Training your own model consists of two main steps:

  1. Data generation / preprocessing
  2. Training

These two steps are performed by the t2t_datagen and t2t_trainer scripts, respectively.

Data generation / preprocessing

Data generation downloads and preprocesses the source dataset into a format that can be easily digested by the various Tensor2Tensor models.

This is going to be a little bit annoying, but to create a dataset for training music transformer, you'll probably want to use Cloud Dataflow or some other platform that supports Apache Beam. You can also run datagen locally, but it will be very slow due to the NoteSequence preprocessing.

Anyway, to prepare the dataset, do the following:

  1. Set up Google Cloud Dataflow. The quickest way to do this is described in this guide.
  2. Run the following command:
PROBLEM=score2perf_maestro_language_uncropped_aug
BUCKET=bucket_name
PROJECT=project_name

PIPELINE_OPTIONS=\
"--runner=DataflowRunner,"\
"--project=${PROJECT},"\
"--temp_location=gs://${BUCKET}/tmp,"\
"--setup_file=/path/to/setup.py"

t2t_datagen \
  --data_dir=gs://${BUCKET}/datagen \
  --problem=${PROBLEM} \
  --pipeline_options="${PIPELINE_OPTIONS}" \
  --alsologtostderr

This should take ~20 minutes to run and cost you maybe $0.25 in compute.

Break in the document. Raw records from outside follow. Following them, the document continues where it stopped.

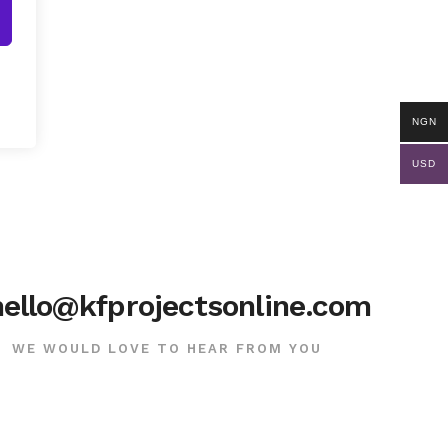
NGN
USD
hello@kfprojectsonline.com
WE WOULD LOVE TO HEAR FROM YOU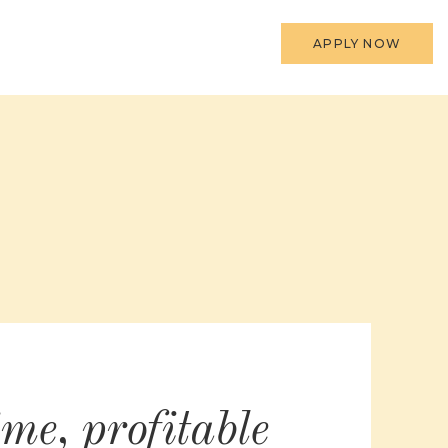
APPLY NOW
ime, profitable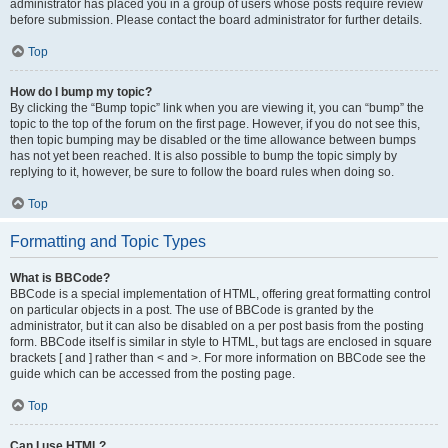
administrator has placed you in a group of users whose posts require review
before submission. Please contact the board administrator for further details.
Top
How do I bump my topic?
By clicking the “Bump topic” link when you are viewing it, you can “bump” the
topic to the top of the forum on the first page. However, if you do not see this,
then topic bumping may be disabled or the time allowance between bumps
has not yet been reached. It is also possible to bump the topic simply by
replying to it, however, be sure to follow the board rules when doing so.
Top
Formatting and Topic Types
What is BBCode?
BBCode is a special implementation of HTML, offering great formatting control
on particular objects in a post. The use of BBCode is granted by the
administrator, but it can also be disabled on a per post basis from the posting
form. BBCode itself is similar in style to HTML, but tags are enclosed in square
brackets [ and ] rather than < and >. For more information on BBCode see the
guide which can be accessed from the posting page.
Top
Can I use HTML?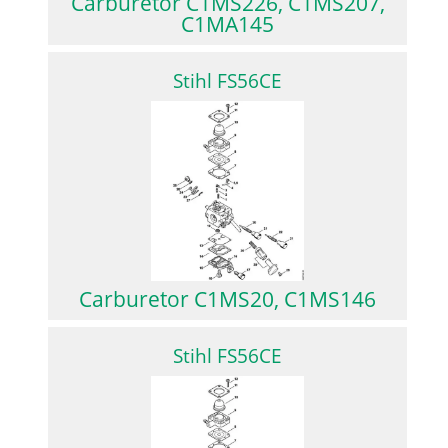
Carburetor C1MS226, C1MS207,
C1MA145
Stihl FS56CE
Carburetor C1MS20, C1MS146
Stihl FS56CE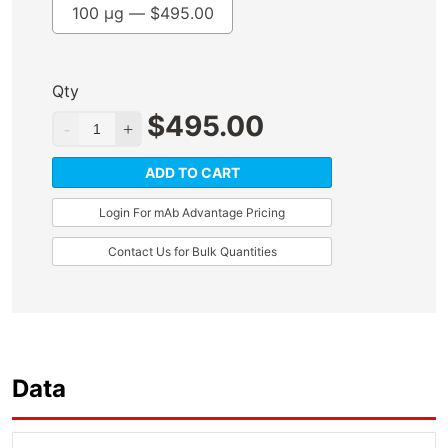
100 µg —
$
495.00
Qty
$
495.00
ADD TO CART
Login For mAb Advantage Pricing
Contact Us for Bulk Quantities
Data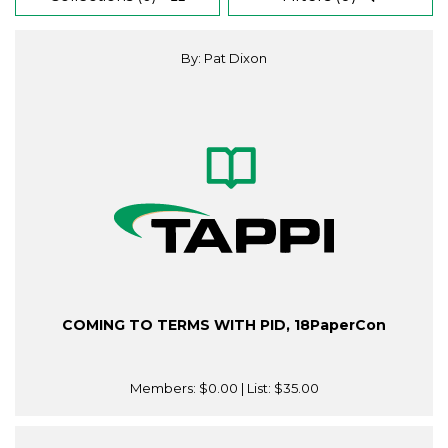
By: Pat Dixon
COMING TO TERMS WITH PID, 18PaperCon
Members:
$0.00
| List:
$35.00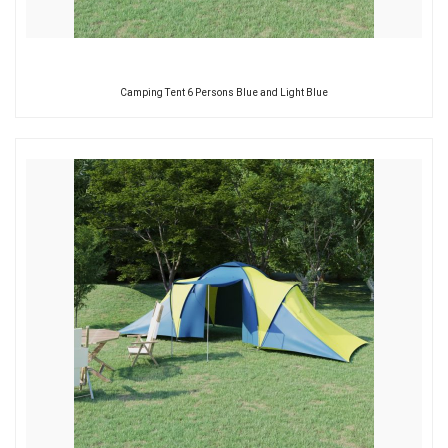
Camping Tent 6 Persons Blue and Light Blue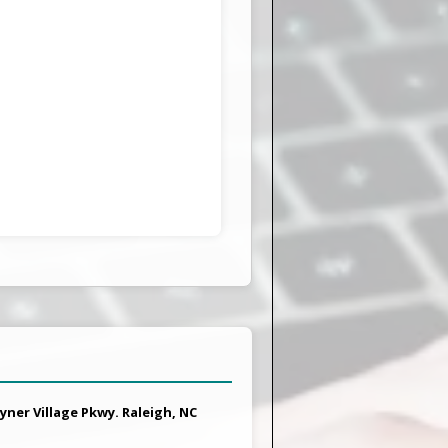
yner Village Pkwy. Raleigh, NC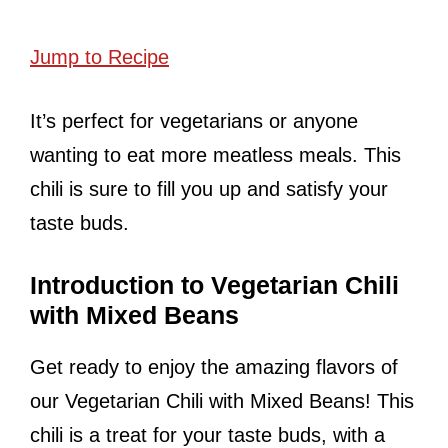
Jump to Recipe
It’s perfect for vegetarians or anyone
wanting to eat more meatless meals. This
chili is sure to fill you up and satisfy your
taste buds.
Introduction to Vegetarian Chili
with Mixed Beans
Get ready to enjoy the amazing flavors of
our Vegetarian Chili with Mixed Beans! This
chili is a treat for your taste buds, with a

After it completes, you should see a bunch of files like score2perf_maestro_language_uncropped_aug-{train|dev|test}.tfrecord-?????-of-????? in the data_dir in the bucket you specified. Download these files to your machine; all together they should be a little over 1 GB.

You could also train using Google Cloud. As this will be a little more expensive and we have not tried it, the rest of this guide assumes you have downloaded the generated TFRecord files to your local machine.

Training

After you've downloaded the generated TFRecord files, run the following command to train:

DATA_DIR=/generated/tfrecords/dir
HPARAMS_SET=score2perf_transformer_base
MODEL=transformer
PROBLEM=score2perf_maestro_language_uncropped_aug
TRAIN_DIR=/training/dir

HPARAMS=\
"label_smoothing=0.0,"\
"max_length=0,"\
"max_target_seq_length=2048"

t2t_trainer \
  --data_dir="${DATA_DIR}" \
  --hparams=${HPARAMS} \
  --hparams_set=${HPARAMS_SET} \
  --model=${MODEL} \
  --output_dir=${TRAIN_DIR} \
  --problem=${PROBLEM} \
  --train_steps=1000000

Sampling from the model

Then you can use the interactive T2T decoder script to sample from the model:

DATA_DIR=/generated/tfrecords/dir
HPARAMS_SET=score2perf_transformer_base
MODEL=transformer
PROBLEM=score2perf_maestro_language_uncropped_aug
TRAIN_DIR=/training/dir

DECODE_HPARAMS=\
"alpha=0,"\
"beam_size=1,"\
"extra_length=2048"

t2t_decoder \
  --data_dir="${DATA_DIR}" \
  --decode_hparams="${DECODE_HPARAMS}" \
  --decode_interactive \
  --hparams="sampling_method=random" \
  --hparams_set=${HPARAMS_SET} \
  --model=${MODEL} \
  --problem=${PROBLEM} \
  --output_dir=${TRAIN_DIR}

Generated MIDI files will end up in your /tmp directory.